Maximizing Your Savings with Registered Accounts

To help meet your financial goals, consider using tax-sheltered registered accounts. These accounts allow you to grow your savings without paying taxes until you withdraw the funds, typically in retirement. The following options are available:

  • RRSP: Contributions to an RRSP are tax-deductible, and the funds grow tax-sheltered until retirement. RRSPs are also useful for the Home Buyers’ Plan (HBP) and Lifelong Learning Plan (LLP) to fund a first home or education.
  • TFSA: A Tax-Free Savings Account (TFSA) allows you to earn income within the account without paying taxes, and withdrawals are tax-free. The 2024 contribution limit is $7,000 per year, making it an excellent tool for growing savings.
  • FHSA: The First Home Savings Account (FHSA), introduced in 2023, lets you save for your first home with both tax deductions and tax-free growth.
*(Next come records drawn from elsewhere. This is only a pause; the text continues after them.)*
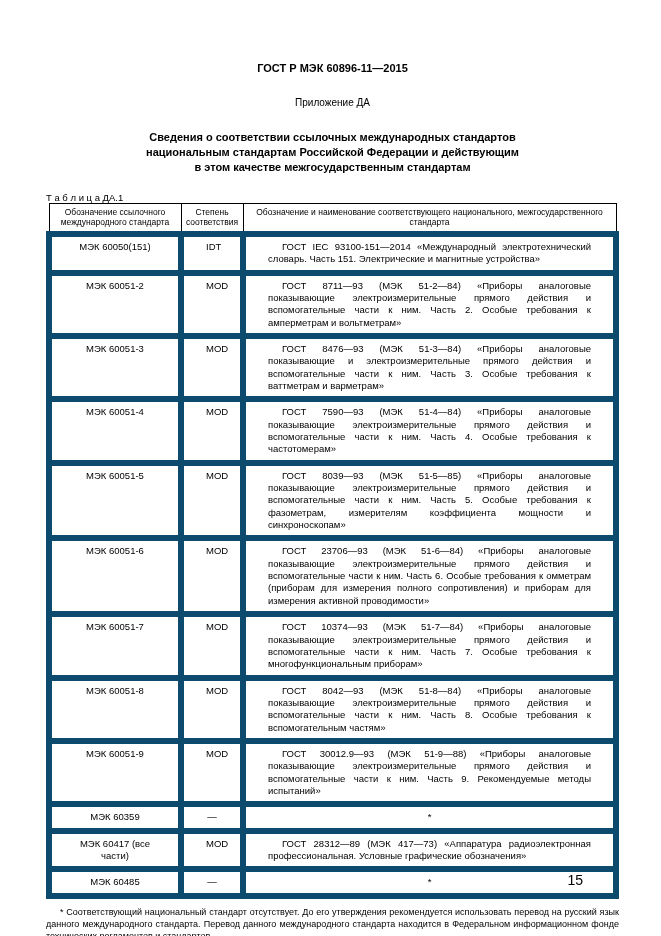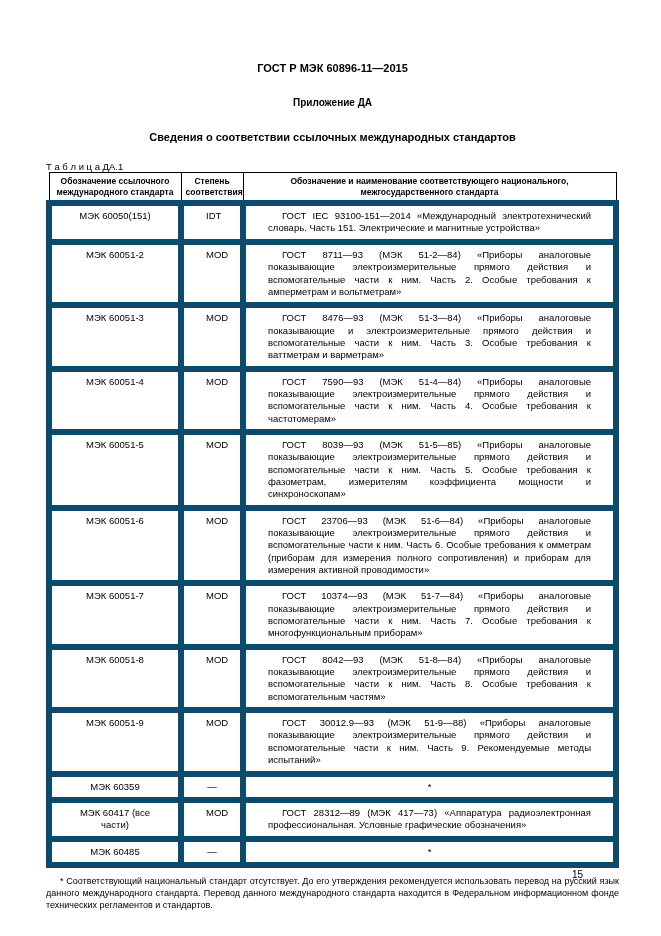--- a/index.html
+++ b/index.html
@@ -19,21 +19,20 @@
   .doc-number {
     text-align: center;
     font-weight: bold;
     font-size: 11px;
   }
   .appendix {
     margin-top: 22px;
     text-align: center;
     font-size: 10px;
     line-height: 1.35;
-    font-weight: bold;
   }
   .heading {
     margin-top: 20px;
     text-align: center;
     font-weight: bold;
     font-size: 11px;
     line-height: 1.4;
   }
   .table-label {
     margin-top: 16px;
@@ -42,21 +41,21 @@
   table.std {
     width: 100%;
     border-collapse: collapse;
     table-layout: fixed;
     font-size: 9.5px;
   }
   table.std col.c1 { width: 132px; }
   table.std col.c2 { width: 62px; }
   table.std th {
     border: 1px solid #000;
-    font-weight: bold;
+    font-weight: normal;
     font-size: 8.5px;
     text-align: center;
     vertical-align: middle;
     padding: 3px 4px;
     line-height: 1.25;
   }
   table.std td {
     border: 6px solid #0c4a6e;
     vertical-align: top;
     padding: 4px 22px;
@@ -76,37 +75,39 @@
   .note {
     margin-top: 9px;
     font-size: 9px;
     line-height: 1.35;
   }
   .note .note-intro { text-indent: 14px; text-align: justify; margin: 0; }
   .note .note-item { margin: 0 0 0 14px; }
   .page-number {
     position: absolute;
     right: 78px;
-    bottom: 56px;
-    font-size: 10px;
+    bottom: 48px;
+    font-size: 14px;
   }
 </style>
 </head>
 <body>
 
 <div class="page">
 
   <div class="doc-number">ГОСТ Р МЭК 60896-11—2015</div>
 
   <div class="appendix">
     <div>Приложение ДА</div>
   </div>
 
   <div class="heading">
     <div>Сведения о соответствии ссылочных международных стандартов</div>
+    <div>национальным стандартам Российской Федерации и действующим</div>
+    <div>в этом качестве межгосударственным стандартам</div>
   </div>
 
   <div class="table-label">Т а б л и ц а  ДА.1</div>
 
   <table class="std">
     <colgroup>
         <col class="c1">
         <col class="c2">
         <col class="c3">
       </colgroup>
The annual contribution limit is $8,000, with a lifetime cap of $40,000.
  • HISA: A High-Interest Savings Account (HISA) offers a higher interest rate than traditional savings accounts, making it ideal for short-term goals or as a holding spot for cash before moving it into a registered account.

Saving for Every Life Stage

No matter your stage of life, it’s possible to save for the future, even in a challenging economic environment. By using a combination of high-interest savings accounts and tax-advantaged registered accounts, you can maximize your savings and work toward your financial goals. Consulting with a financial advisor is also a wise step to ensure you have the right strategies in place for your unique situation.